While the current US administration is re-examining the North American Free Trade Agreement and finding issues with the trade deficit, it is worth considering the impact of trade between the United States and Mexico and examining the history between these two neighboring nations.
In the following excerpt from the forthcoming 2nd edition of Mexico: What Everyone Needs to Know, Roderic Ai Camp explores how Mexico has contributed to the US economy in recent years. The crucial role Mexico has played in the US economy is carefully analyzed, focusing not only on the country as a whole, but the impact Mexican trade has had on individual states.
Mexico has played a significant role in the rapid expansion of US exports in the 1990s and 2000s. Mexico has alternated between being the second and third most important trade partner of the United States in the past decade. In 2014, the United States exported a total of $240 billion worth of goods to Mexico, the most important of these products coming from the computers and electronics, transportation, petroleum, and machinery sectors. Canada purchased $312 billion of our exports in 2014. China purchased only $124 billion of US exports. Exports to Mexico accounted for approximately 1,344,000 jobs in the United States in 2014.
California alone, boasting the eighth-largest economy in the world, exported more than 15% of its products to Mexico in 2014, exceeding what it trades with Canada, Japan, or China. As of 2014, Mexico’s purchases of California exports supported nearly 200,000 jobs in the state.

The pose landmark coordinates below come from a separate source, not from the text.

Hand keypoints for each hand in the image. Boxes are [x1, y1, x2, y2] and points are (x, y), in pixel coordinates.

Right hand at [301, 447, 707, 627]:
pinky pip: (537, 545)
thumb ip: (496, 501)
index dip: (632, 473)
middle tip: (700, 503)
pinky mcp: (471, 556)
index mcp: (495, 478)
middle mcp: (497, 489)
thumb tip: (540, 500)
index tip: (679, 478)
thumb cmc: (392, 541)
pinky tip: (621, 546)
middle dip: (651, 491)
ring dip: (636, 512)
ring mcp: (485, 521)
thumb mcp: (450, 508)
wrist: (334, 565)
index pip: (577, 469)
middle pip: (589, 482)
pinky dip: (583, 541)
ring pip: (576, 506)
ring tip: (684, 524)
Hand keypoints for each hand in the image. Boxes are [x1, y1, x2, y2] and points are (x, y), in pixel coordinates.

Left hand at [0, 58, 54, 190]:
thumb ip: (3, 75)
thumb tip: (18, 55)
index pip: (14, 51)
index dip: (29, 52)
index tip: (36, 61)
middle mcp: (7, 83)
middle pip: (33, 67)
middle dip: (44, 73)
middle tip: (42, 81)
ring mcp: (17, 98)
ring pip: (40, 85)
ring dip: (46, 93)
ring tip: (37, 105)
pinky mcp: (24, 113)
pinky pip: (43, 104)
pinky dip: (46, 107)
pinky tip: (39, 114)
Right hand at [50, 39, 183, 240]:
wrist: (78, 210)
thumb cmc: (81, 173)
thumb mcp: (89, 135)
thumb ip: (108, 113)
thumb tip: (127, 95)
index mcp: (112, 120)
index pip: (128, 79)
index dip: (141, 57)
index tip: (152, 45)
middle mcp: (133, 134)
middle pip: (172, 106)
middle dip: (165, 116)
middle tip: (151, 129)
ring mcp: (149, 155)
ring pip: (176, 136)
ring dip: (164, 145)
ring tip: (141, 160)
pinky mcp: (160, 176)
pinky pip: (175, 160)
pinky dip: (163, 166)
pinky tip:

In fact, 17% of all export-supported jobs in California, which account for a fifth of all individuals employed in the state, are linked to the state’s economic relationship with Mexico. More than half of those export-related positions can be traced to the North American Free Trade Agreement.

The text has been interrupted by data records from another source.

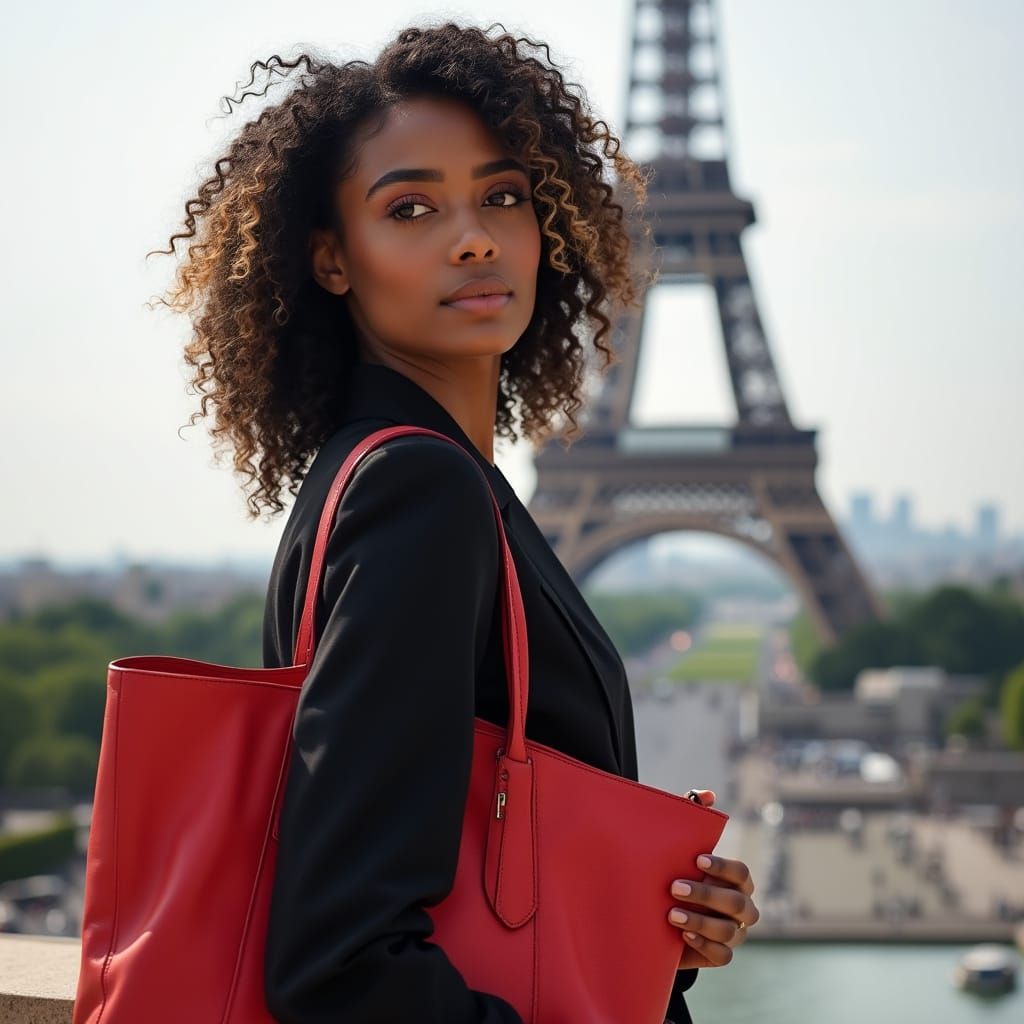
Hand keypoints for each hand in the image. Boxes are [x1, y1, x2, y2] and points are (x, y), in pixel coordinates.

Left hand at [666, 789, 758, 968]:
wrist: (660, 915)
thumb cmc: (676, 873)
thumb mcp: (679, 846)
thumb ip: (692, 816)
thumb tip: (707, 794)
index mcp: (736, 880)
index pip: (741, 873)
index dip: (723, 866)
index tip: (697, 859)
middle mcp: (741, 907)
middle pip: (737, 903)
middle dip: (707, 895)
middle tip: (674, 887)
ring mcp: (734, 932)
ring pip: (729, 930)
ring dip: (701, 921)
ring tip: (672, 915)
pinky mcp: (720, 954)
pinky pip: (723, 955)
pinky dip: (705, 945)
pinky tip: (684, 936)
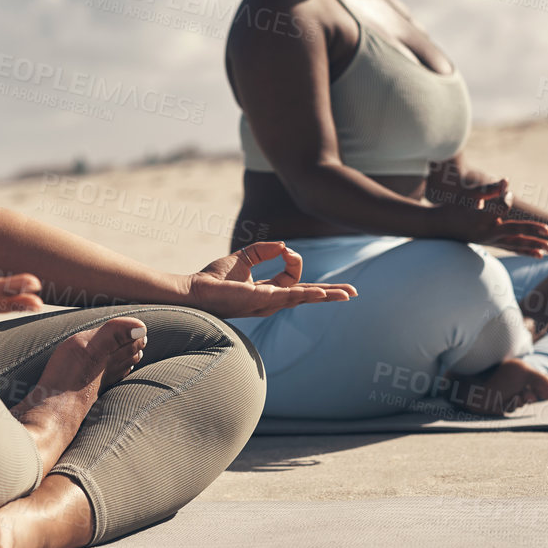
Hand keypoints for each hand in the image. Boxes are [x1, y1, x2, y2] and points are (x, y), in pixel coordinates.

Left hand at [179, 241, 355, 318]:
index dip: (295, 260)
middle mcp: (271, 299)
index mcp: (268, 290)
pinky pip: (288, 296)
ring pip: (303, 297)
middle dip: (330, 294)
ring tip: (346, 294)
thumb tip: (284, 246)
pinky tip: (321, 294)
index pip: (294, 278)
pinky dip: (306, 293)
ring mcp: (267, 302)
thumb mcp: (244, 258)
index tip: (284, 249)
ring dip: (325, 295)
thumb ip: (264, 251)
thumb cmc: (214, 278)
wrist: (195, 290)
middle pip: (307, 295)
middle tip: (353, 293)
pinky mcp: (260, 300)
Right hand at [425, 176, 547, 255]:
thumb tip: (507, 181)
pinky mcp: (492, 243)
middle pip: (512, 231)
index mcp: (479, 218)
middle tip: (547, 230)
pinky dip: (525, 250)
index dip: (506, 198)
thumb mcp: (469, 193)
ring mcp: (489, 240)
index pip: (502, 207)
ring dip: (532, 245)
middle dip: (531, 230)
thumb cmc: (454, 205)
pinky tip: (538, 254)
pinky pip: (511, 248)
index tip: (505, 192)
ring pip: (514, 244)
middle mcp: (485, 232)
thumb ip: (489, 188)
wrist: (440, 226)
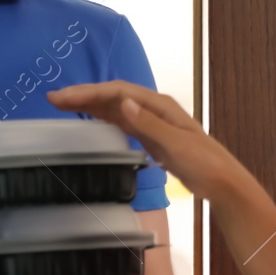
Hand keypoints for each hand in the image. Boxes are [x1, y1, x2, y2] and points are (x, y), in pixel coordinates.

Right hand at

“As of 2014, Mexico’s purchases of California exports supported nearly 200,000 jobs in the state.”
California and Texas, the two largest economies in the United States, which are two of the three largest state/provincial economies in the world, are significantly influenced economically by Mexico. Six states, in 2014, Arizona (41%), New Mexico (41%), Texas (36%), New Hampshire (25%), South Dakota (23%), and Nebraska (23%), depended heavily on Mexico to purchase their exports. The GDP of the United States and Mexican border states accounts for a fourth of the national economy of both countries combined, exceeding the GDP of all the countries in the world except for the United States, Japan, China, and Germany.
The United States provides the largest amount of direct foreign investment in Mexico, but Mexican entrepreneurs and venture capitalists invest in the United Sates. By 2013, Mexico had invested $33 billion, the only emerging economy among the top 15 countries with direct foreign investments in the United States. In 2015, Pemex, the government oil company, opened the first retail gasoline station in the United States, in Houston, and plans on opening four more in that city.
This is a pilot project to test the American market nationally. OXXO, another Mexican firm, has opened two convenience stores in Texas, and plans on investing $850 million to open 900 stores in the United States. Finally, Mexico also influences the US economy through tourism in the same way that US tourists play a central role in Mexico’s economy. In 2014, fully 75 million foreigners visited the United States, generating $221 billion. Canada accounts for the largest number of visitors each year, followed by Mexico, whose 17 million tourists in 2014 spent $19 billion. Along the border, at the end of the decade, Mexican visitors generated some $8 billion to $9 billion in sales and supported approximately 150,000 jobs.